## PROBLEM TO SOLVE:
Search the records below for the line containing "et la température ...". Output that line and all later lines exactly; output nothing else.

━━━━━ EXERCISE MATERIAL ━━━━━

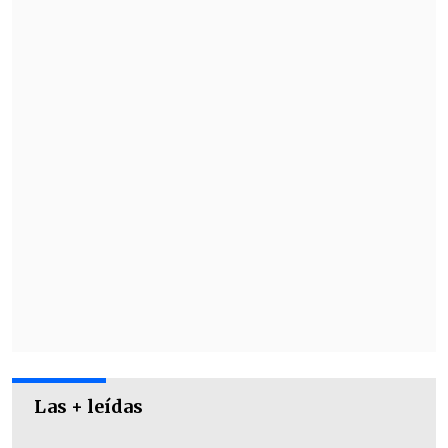
Cathy Barriga señaló que
"en la vida hay
que aprovechar las oportunidades"
.
Además, no descarta su relación con la
política ya que "ninguna decisión es
para siempre".
Las + leídas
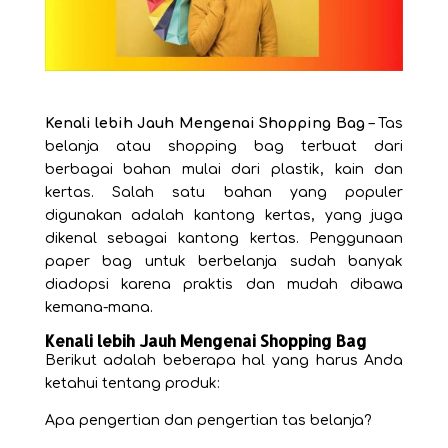
Kenali lebih Jauh Mengenai Shopping Bag
– Tas
belanja atau shopping bag terbuat dari
berbagai bahan mulai dari plastik, kain dan
kertas. Salah satu bahan yang populer
digunakan adalah kantong kertas, yang juga
dikenal sebagai kantong kertas. Penggunaan
paper bag untuk berbelanja sudah banyak
diadopsi karena praktis dan mudah dibawa
kemana-mana.
Kenali lebih Jauh Mengenai Shopping Bag
Berikut adalah beberapa hal yang harus Anda
ketahui tentang produk:
Apa pengertian dan pengertian tas belanja?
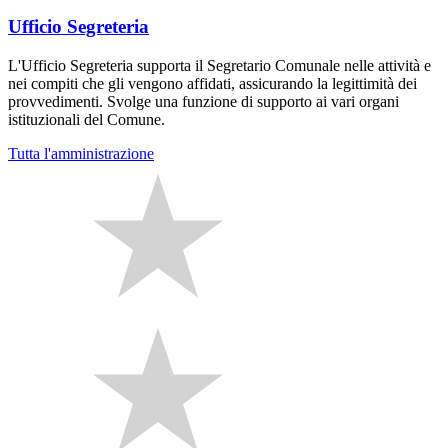
Ufficio Segreteria
L'Ufficio Segreteria supporta il Segretario Comunale nelle attività e
nei compiti che gli vengono affidati, assicurando la legittimità dei
provvedimenti. Svolge una funzione di supporto ai vari organi
istituzionali del Comune.
Tutta l'amministrazione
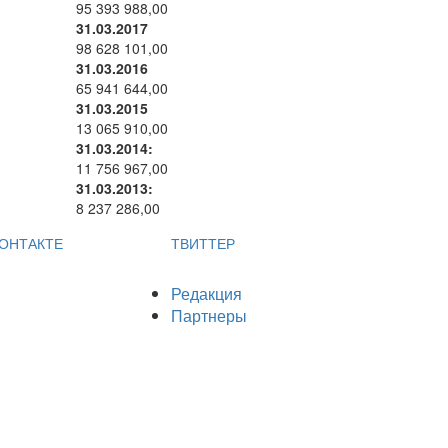
95 393 988,00
31.03.2017
98 628 101,00
31.03.2016
65 941 644,00
31.03.2015
13 065 910,00
31.03.2014:
11 756 967,00
31.03.2013:
8 237 286,00
ОНТАКТЕ
ТВИТТЕР
Редакция
Партнеры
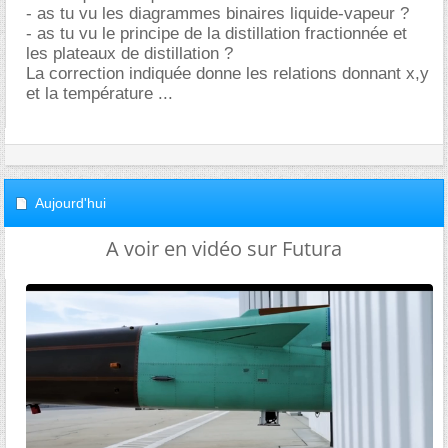
- as tu vu les diagrammes binaires liquide-vapeur ?
- as tu vu le principe de la distillation fractionnée et
les plateaux de distillation ?
La correction indiquée donne les relations donnant x,y
et la température ...
Aujourd'hui
A voir en vidéo sur Futura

━━━━━

## OUTPUT OF THE EXERCISE:
et la température ...
Aujourd'hui
A voir en vidéo sur Futura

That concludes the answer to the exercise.